■ Stated goal ■
Count how many lines in the records below contain the string "watch", treating uppercase and lowercase letters as different. Reply with the number alone.

(Dataset items)
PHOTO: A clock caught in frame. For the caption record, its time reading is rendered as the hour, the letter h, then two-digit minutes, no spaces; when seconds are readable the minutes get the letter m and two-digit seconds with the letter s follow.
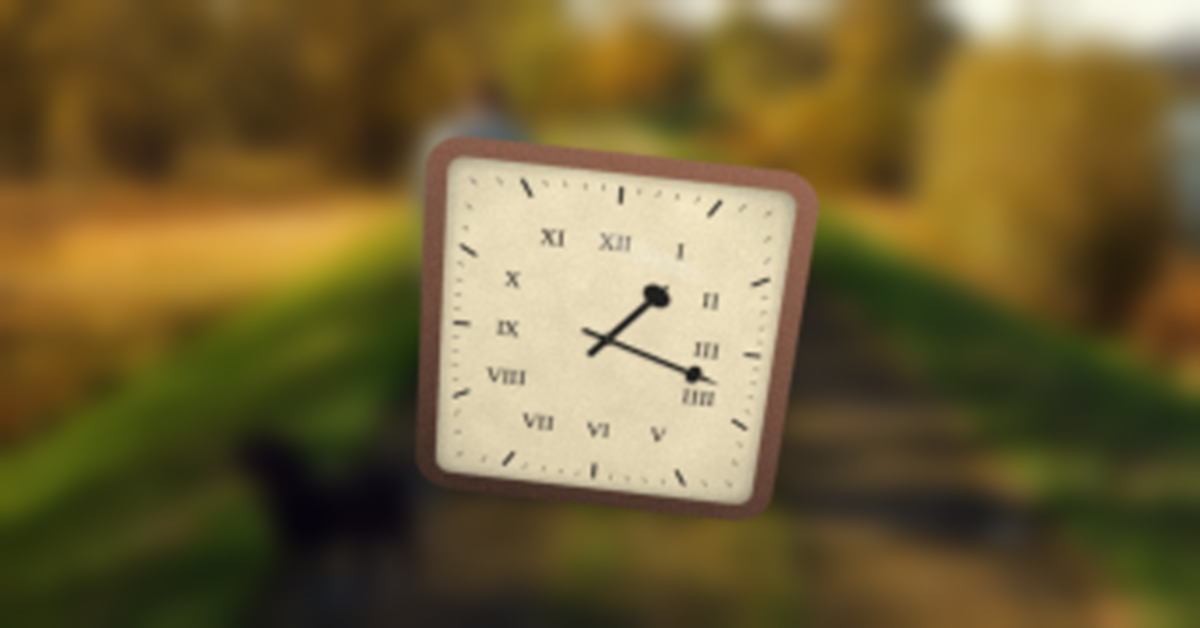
1h18
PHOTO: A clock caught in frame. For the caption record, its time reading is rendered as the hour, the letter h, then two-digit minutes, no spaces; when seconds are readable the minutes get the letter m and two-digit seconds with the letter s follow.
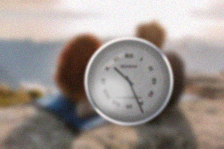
10h26
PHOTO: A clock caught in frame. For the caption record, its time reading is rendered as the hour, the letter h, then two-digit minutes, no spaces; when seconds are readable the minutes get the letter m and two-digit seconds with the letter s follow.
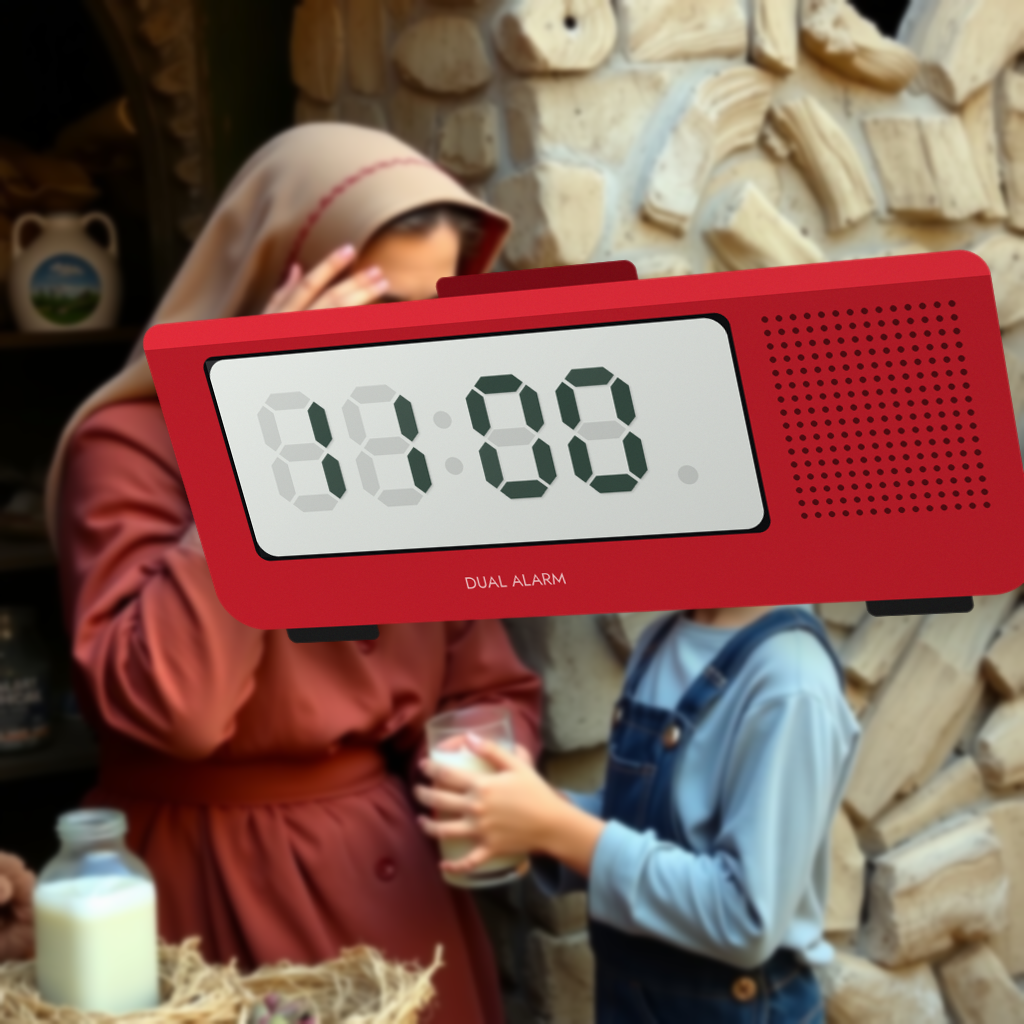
11h00
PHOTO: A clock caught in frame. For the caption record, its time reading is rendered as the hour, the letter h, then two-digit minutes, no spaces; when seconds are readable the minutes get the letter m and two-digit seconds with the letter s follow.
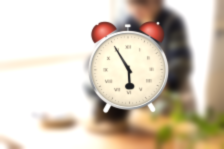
5h55
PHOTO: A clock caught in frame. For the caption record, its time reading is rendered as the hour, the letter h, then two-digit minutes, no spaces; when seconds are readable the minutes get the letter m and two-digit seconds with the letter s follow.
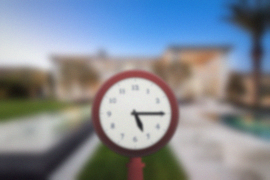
5h15
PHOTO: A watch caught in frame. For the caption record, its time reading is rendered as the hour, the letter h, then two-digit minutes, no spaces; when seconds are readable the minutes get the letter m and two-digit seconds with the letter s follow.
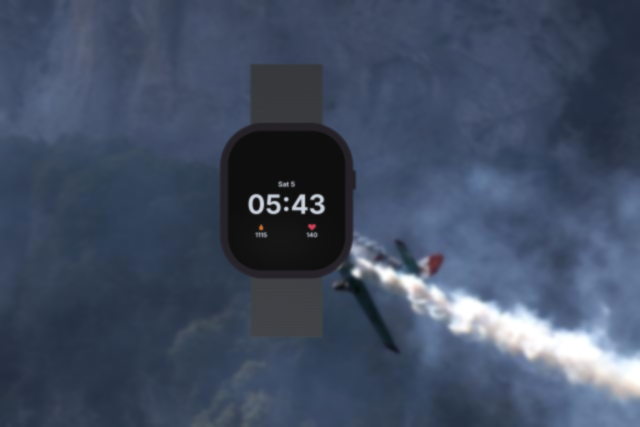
5h43
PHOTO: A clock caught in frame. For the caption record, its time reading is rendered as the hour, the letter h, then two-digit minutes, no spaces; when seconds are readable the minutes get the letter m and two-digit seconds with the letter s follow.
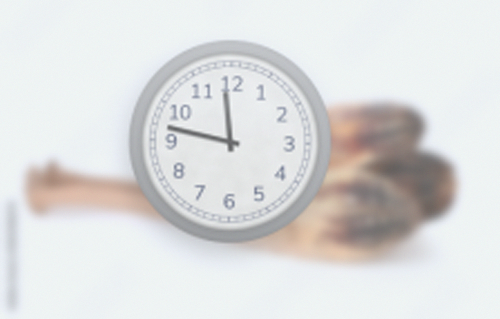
11h47
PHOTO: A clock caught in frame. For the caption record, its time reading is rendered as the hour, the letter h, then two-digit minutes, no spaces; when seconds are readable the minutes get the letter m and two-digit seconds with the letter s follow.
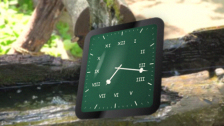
7h17
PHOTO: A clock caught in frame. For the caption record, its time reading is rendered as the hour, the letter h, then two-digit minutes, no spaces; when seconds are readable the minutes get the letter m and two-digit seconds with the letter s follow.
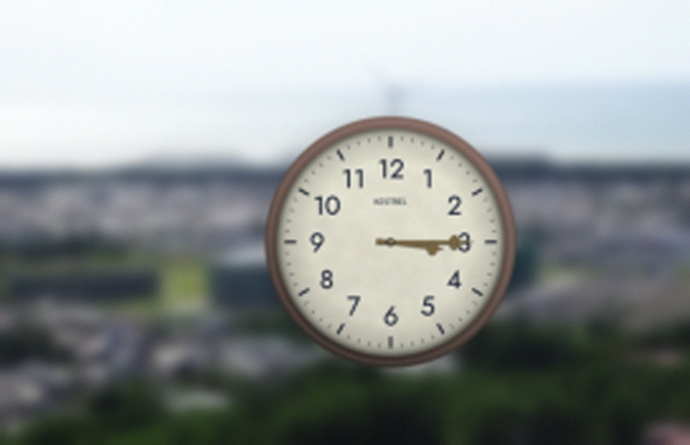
3h15
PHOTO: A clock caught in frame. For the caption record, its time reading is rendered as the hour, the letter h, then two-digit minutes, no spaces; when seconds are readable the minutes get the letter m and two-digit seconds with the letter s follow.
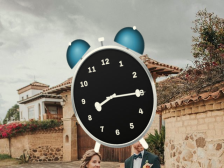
8h15
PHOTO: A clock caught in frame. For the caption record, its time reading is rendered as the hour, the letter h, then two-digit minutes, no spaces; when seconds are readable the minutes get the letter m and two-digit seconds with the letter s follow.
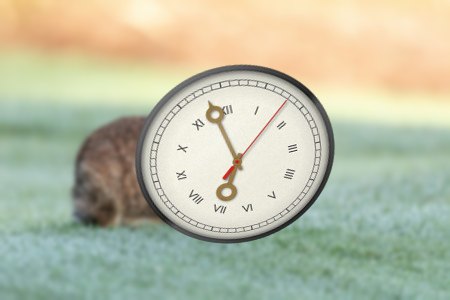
6h58m08s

■ Solution to the exercise ■
1